> _Task instructions_
This exercise calls for retyping every line below exactly, with the images omitted.

> _Dataset excerpts_
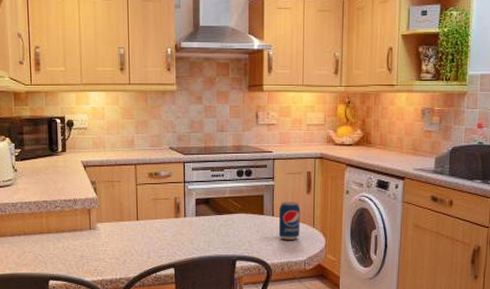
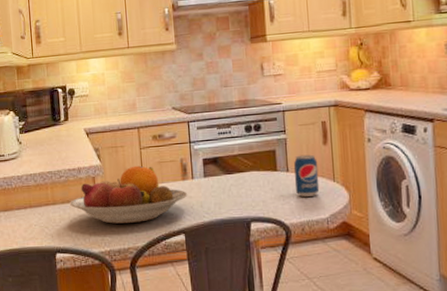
fruit bowl: none [64,201,179,255] -> present [69,165,187,224]

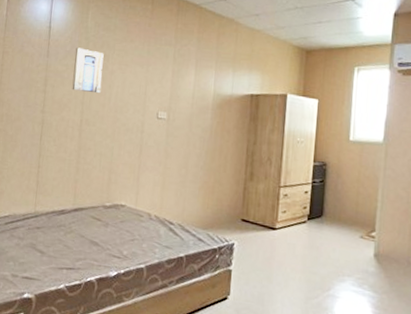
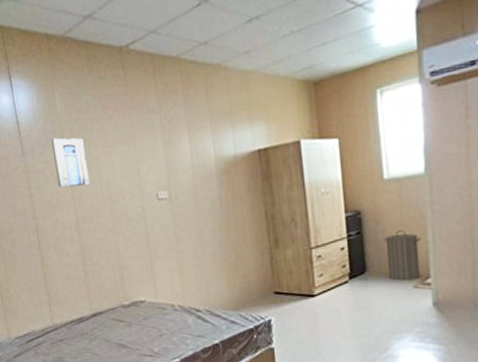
laundry hamper: none [341,186,372,231] -> present [384,230,421,281]

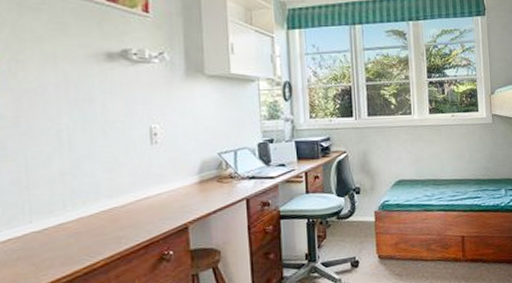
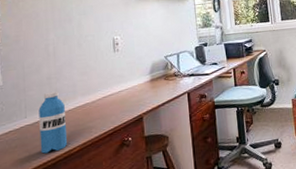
water bottle: none [48,190,89,268] -> present [38,91,68,154]

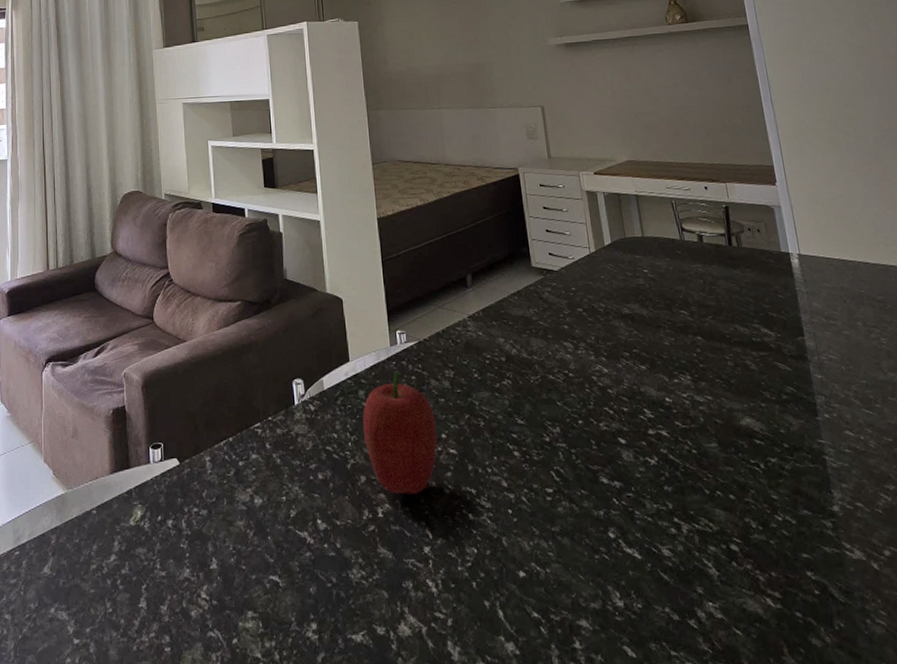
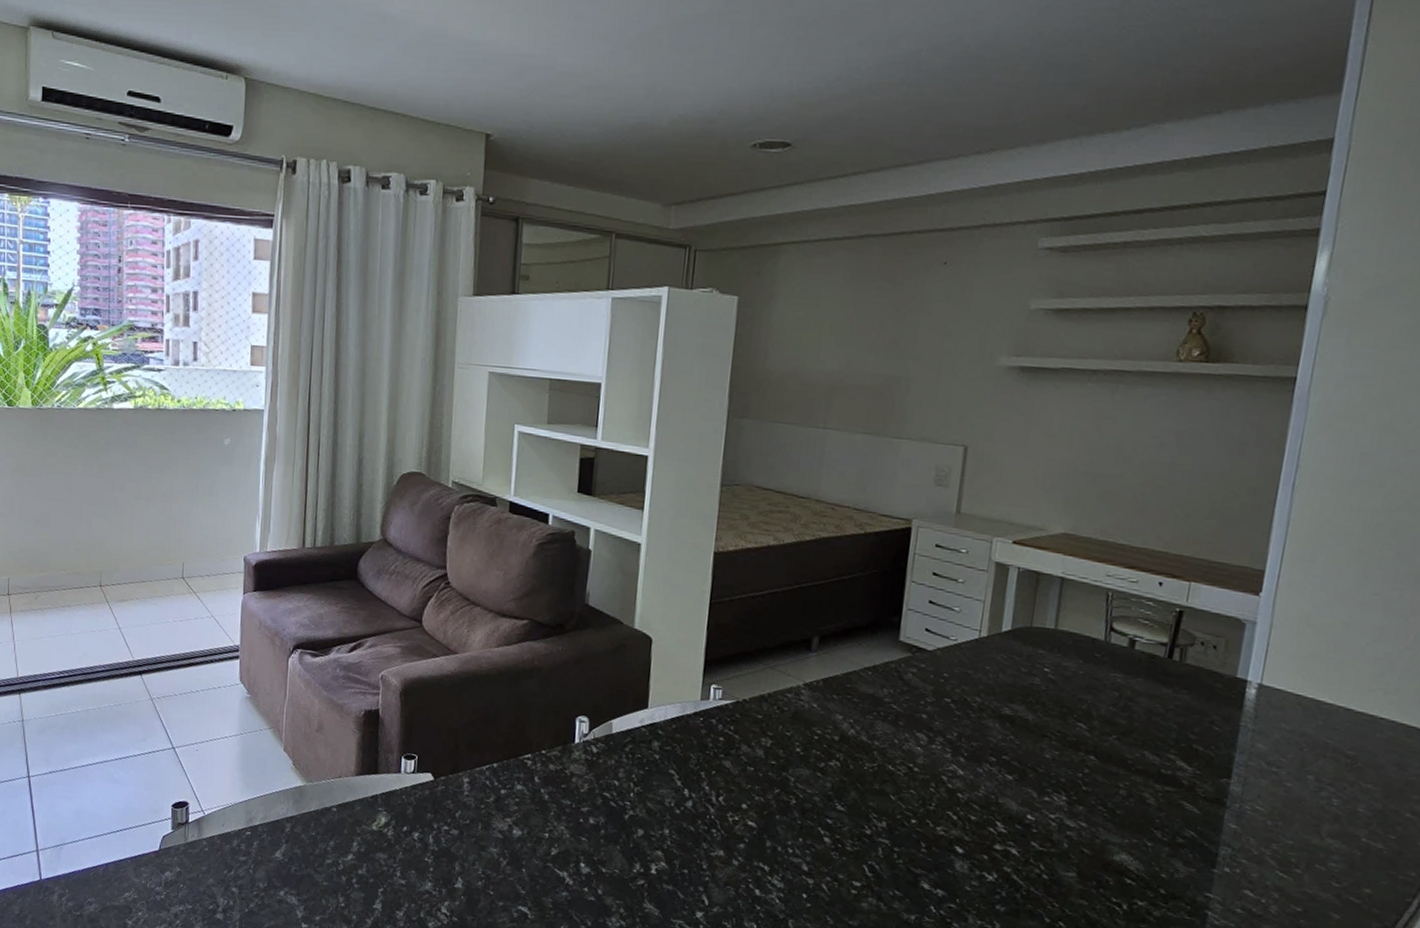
fruit: present [362,370,438,495] -> none [649,727,739,859]

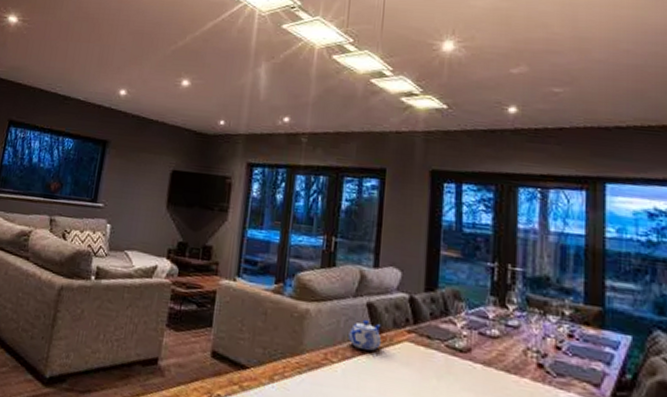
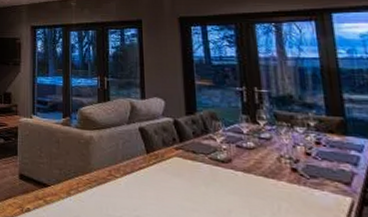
teapot: present [349,319,382,351] -> none [127,141,155,166]

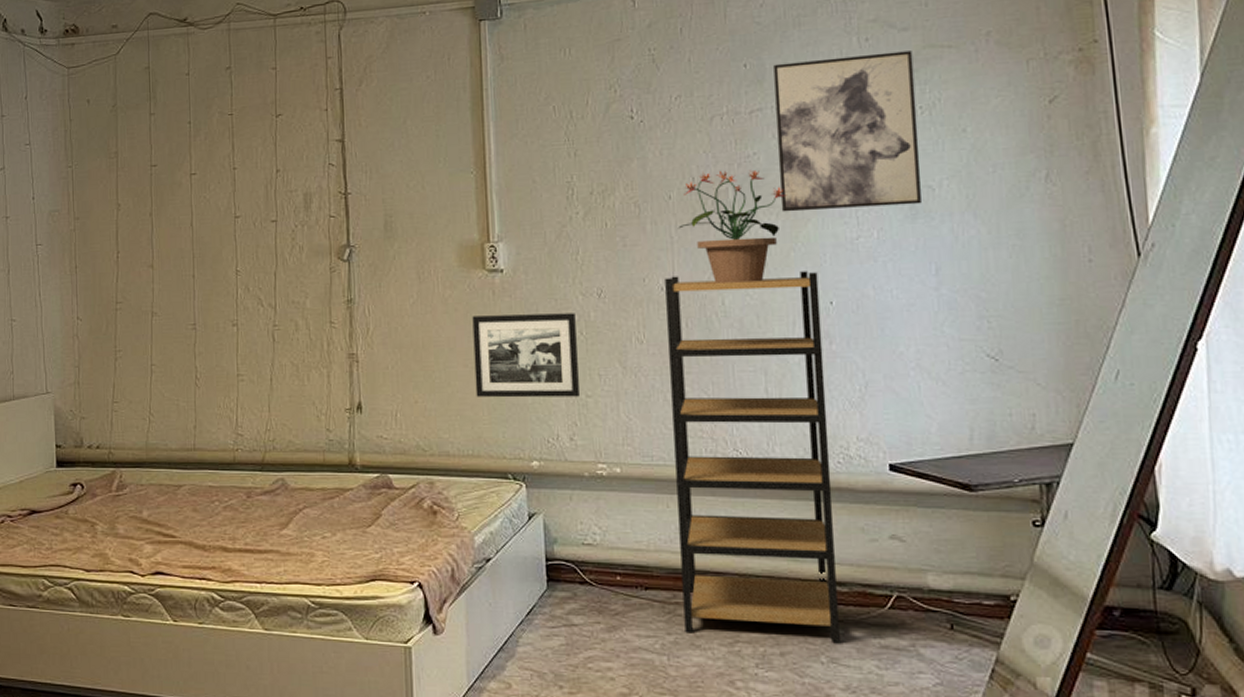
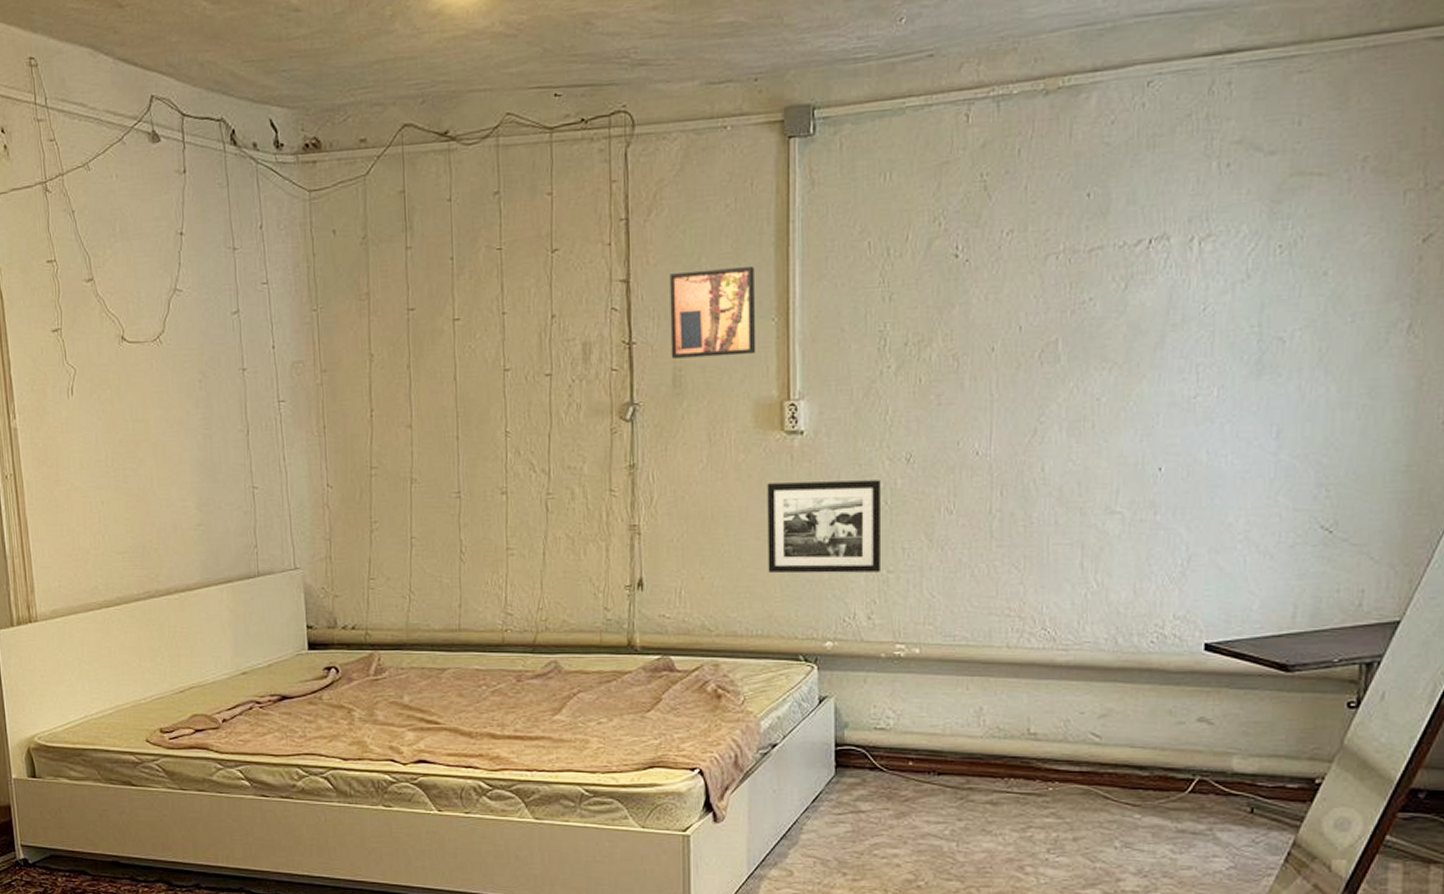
wall art: none [379,127,457,207] -> present [670,265,755,359]
shelving unit: present [665,271,840,642] -> none [976,434,1148,827]
potted plant: present [677,169,788,283] -> none [999,317,1124,447]
wall art: present [773,51,922,212] -> none [1115,179,1278,367]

> _Written solution_
fruit bowl: none [64,201,179,255] -> present [69,165,187,224]

laundry hamper: none [341,186,372,231] -> present [384,230,421,281]

water bottle: none [48,190,89,268] -> present [38,91,68,154]

fruit: present [362,370,438,495] -> none [649,727,739,859]

teapot: present [349,319,382,351] -> none [127,141,155,166]

wall art: none [379,127,457,207] -> present [670,265,755,359]
shelving unit: present [665,271,840,642] -> none [976,434,1148,827]
potted plant: present [677,169,788,283] -> none [999,317,1124,447]
wall art: present [773,51,922,212] -> none [1115,179,1278,367]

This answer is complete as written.